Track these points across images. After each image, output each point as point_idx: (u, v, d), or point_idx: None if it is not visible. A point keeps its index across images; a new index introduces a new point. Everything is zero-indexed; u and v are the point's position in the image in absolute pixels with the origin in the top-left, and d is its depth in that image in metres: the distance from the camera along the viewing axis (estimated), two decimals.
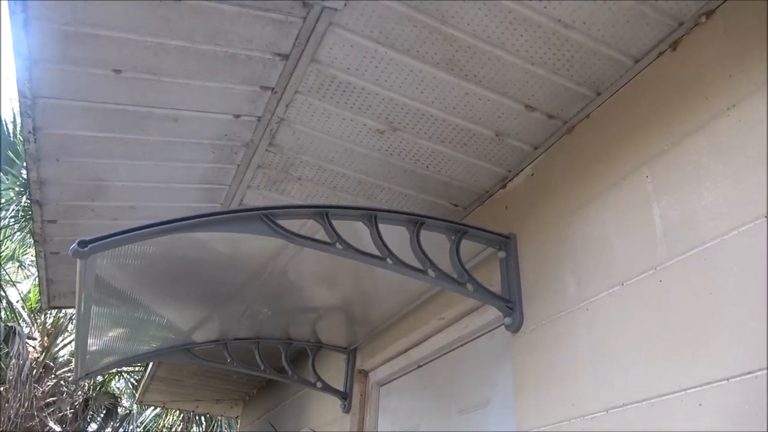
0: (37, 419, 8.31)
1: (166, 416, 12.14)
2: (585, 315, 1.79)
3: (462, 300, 2.49)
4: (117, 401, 12.40)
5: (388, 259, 1.99)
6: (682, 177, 1.59)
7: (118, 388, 13.74)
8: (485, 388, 2.37)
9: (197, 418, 12.12)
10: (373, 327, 3.23)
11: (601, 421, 1.62)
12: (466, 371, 2.53)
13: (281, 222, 1.87)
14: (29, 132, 1.92)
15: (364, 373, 3.40)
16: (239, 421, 6.05)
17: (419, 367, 2.93)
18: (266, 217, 1.84)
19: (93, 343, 2.55)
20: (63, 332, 9.19)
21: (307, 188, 2.53)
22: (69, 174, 2.21)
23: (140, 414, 13.08)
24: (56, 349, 9.22)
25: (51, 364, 9.03)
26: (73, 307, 3.65)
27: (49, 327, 8.76)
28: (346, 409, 3.30)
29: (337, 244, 1.93)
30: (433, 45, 1.82)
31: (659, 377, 1.49)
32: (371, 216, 2.02)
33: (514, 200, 2.34)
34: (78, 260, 1.60)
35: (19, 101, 1.80)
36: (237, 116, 2.12)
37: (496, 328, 2.37)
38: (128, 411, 13.28)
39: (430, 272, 2.03)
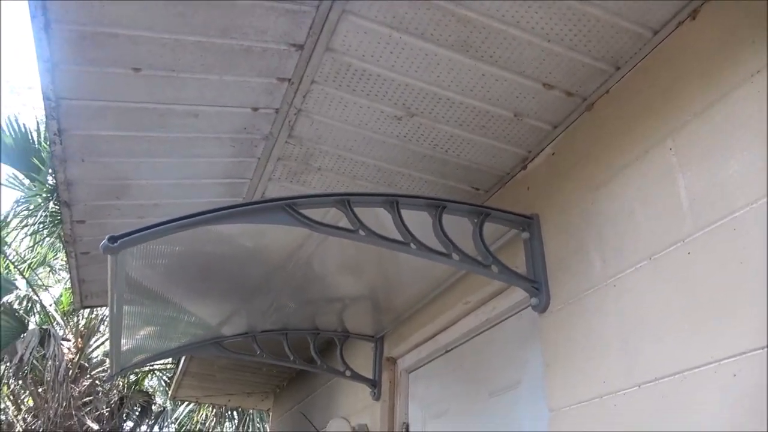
0: (75, 418, 8.52)
1: (200, 412, 12.35)
2: (612, 291, 1.78)
3: (487, 283, 2.49)
4: (151, 399, 12.67)
5: (412, 244, 1.99)
6: (707, 147, 1.56)
7: (152, 386, 14.03)
8: (515, 369, 2.37)
9: (229, 413, 12.34)
10: (399, 314, 3.24)
11: (633, 397, 1.61)
12: (495, 353, 2.53)
13: (304, 211, 1.88)
14: (54, 134, 1.96)
15: (392, 361, 3.42)
16: (270, 414, 6.14)
17: (447, 351, 2.94)
18: (289, 207, 1.86)
19: (126, 342, 2.60)
20: (95, 333, 9.40)
21: (327, 178, 2.55)
22: (94, 174, 2.25)
23: (174, 411, 13.37)
24: (89, 350, 9.44)
25: (85, 364, 9.25)
26: (104, 305, 3.73)
27: (81, 329, 8.96)
28: (377, 397, 3.32)
29: (360, 231, 1.94)
30: (447, 27, 1.81)
31: (691, 350, 1.47)
32: (393, 202, 2.02)
33: (536, 180, 2.32)
34: (109, 256, 1.64)
35: (44, 104, 1.84)
36: (255, 109, 2.14)
37: (524, 309, 2.36)
38: (162, 408, 13.57)
39: (455, 256, 2.03)
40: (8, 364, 7.52)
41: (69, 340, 8.62)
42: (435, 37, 1.85)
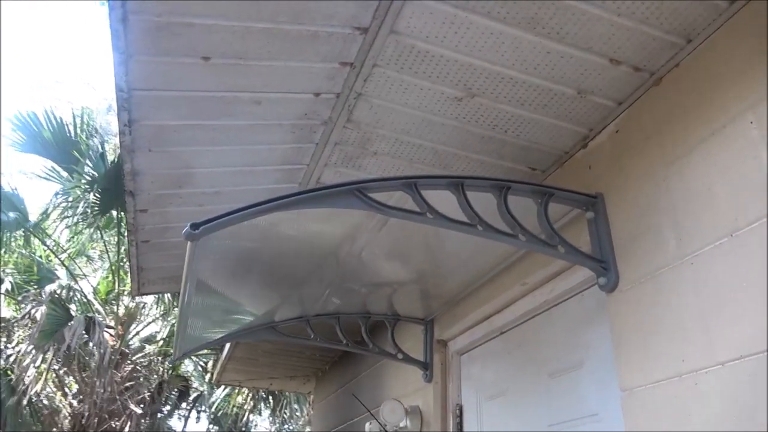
0: (118, 402, 8.77)
1: (236, 395, 12.62)
2: (689, 269, 1.75)
3: (545, 264, 2.48)
4: (188, 383, 12.98)
5: (479, 226, 1.99)
6: None
7: (189, 372, 14.37)
8: (576, 350, 2.36)
9: (265, 396, 12.58)
10: (449, 297, 3.26)
11: (717, 375, 1.60)
12: (555, 334, 2.53)
13: (372, 195, 1.89)
14: (125, 125, 2.00)
15: (443, 343, 3.44)
16: (312, 396, 6.24)
17: (501, 333, 2.94)
18: (359, 191, 1.87)
19: (189, 325, 2.66)
20: (135, 320, 9.64)
21: (383, 162, 2.55)
22: (160, 163, 2.29)
23: (210, 395, 13.68)
24: (129, 336, 9.67)
25: (126, 351, 9.49)
26: (160, 293, 3.82)
27: (122, 316, 9.18)
28: (428, 379, 3.35)
29: (428, 214, 1.94)
30: (514, 4, 1.79)
31: None
32: (458, 184, 2.02)
33: (598, 159, 2.29)
34: (189, 242, 1.67)
35: (116, 95, 1.88)
36: (317, 95, 2.14)
37: (585, 289, 2.36)
38: (199, 393, 13.90)
39: (521, 236, 2.02)
40: (56, 350, 7.75)
41: (112, 327, 8.84)
42: (502, 15, 1.83)
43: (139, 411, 9.38)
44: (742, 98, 1.69)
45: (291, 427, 13.99)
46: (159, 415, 11.32)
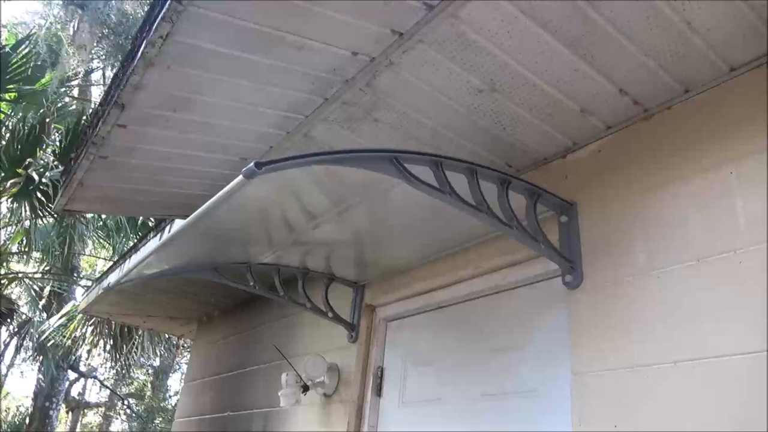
0: None
1: (76, 328, 11.66)
2: (656, 281, 2.09)
3: (503, 254, 2.75)
4: (14, 306, 11.74)
5: (486, 213, 2.17)
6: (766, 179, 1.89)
7: (16, 295, 13.00)
8: (523, 333, 2.65)
9: (108, 331, 11.76)
10: (388, 268, 3.43)
11: (668, 371, 1.95)
12: (502, 316, 2.80)
13: (406, 165, 1.98)
14: (160, 37, 1.85)
15: (372, 308, 3.60)
16: (190, 340, 6.08)
17: (440, 308, 3.18)
18: (395, 160, 1.95)
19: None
20: None
21: (380, 131, 2.61)
22: (170, 82, 2.14)
23: (41, 324, 12.48)
24: None
25: None
26: (87, 212, 3.48)
27: None
28: (353, 339, 3.51)
29: (449, 195, 2.08)
30: (570, 23, 1.96)
31: (729, 340, 1.82)
32: (473, 171, 2.17)
33: (575, 171, 2.58)
34: (241, 176, 1.64)
35: (168, 4, 1.74)
36: (354, 54, 2.15)
37: (540, 282, 2.65)
38: (28, 318, 12.66)
39: (515, 227, 2.25)
40: None
41: None
42: (555, 29, 1.99)
43: None
44: (726, 150, 2.04)
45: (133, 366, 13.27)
46: None
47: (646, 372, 2.01)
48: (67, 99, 12.32)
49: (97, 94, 14.91)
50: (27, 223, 8.76)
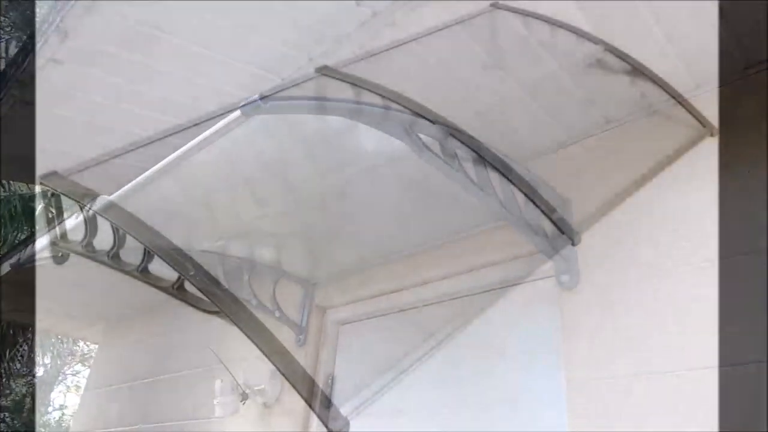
0: None
1: None
2: (665, 281, 1.94)
3: (476, 252, 2.55)
4: None
5: (492, 196, 1.95)
6: None
7: None
8: (500, 338, 2.44)
9: None
10: (343, 267, 3.14)
11: (668, 380, 1.79)
12: (476, 321, 2.58)
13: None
14: None
15: (323, 310, 3.27)
16: (99, 344, 5.40)
17: (402, 311, 2.91)
18: (410, 127, 1.70)
19: None
20: None
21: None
22: (135, 12, 1.74)
23: None
24: None
25: None
26: None
27: None
28: (302, 343, 3.15)
29: (458, 171, 1.84)
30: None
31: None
32: (483, 162, 1.96)
33: (566, 167, 2.42)
34: (239, 111, 1.32)
35: None
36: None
37: (520, 284, 2.45)
38: None
39: (518, 217, 2.04)
40: None
41: None
42: None
43: None
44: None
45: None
46: None
47: (647, 379, 1.85)
48: None
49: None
50: None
◇ ◇ ◇ ◇
**AIM OF THE TASK:** Keeping every character as it is, restate the lines above that run from the line with "3: (462, 300, 2.49)" through the line with "17: (419, 367, 2.93)", both included, and nothing else.

**RESPONSE AREA:**
3: (462, 300, 2.49)
4: (117, 401, 12.40)
5: (388, 259, 1.99)
6: (682, 177, 1.59)
7: (118, 388, 13.74)
8: (485, 388, 2.37)
9: (197, 418, 12.12)
10: (373, 327, 3.23)
11: (601, 421, 1.62)
12: (466, 371, 2.53)
13: (281, 222, 1.87)
14: (29, 132, 1.92)
15: (364, 373, 3.40)
16: (239, 421, 6.05)
17: (419, 367, 2.93)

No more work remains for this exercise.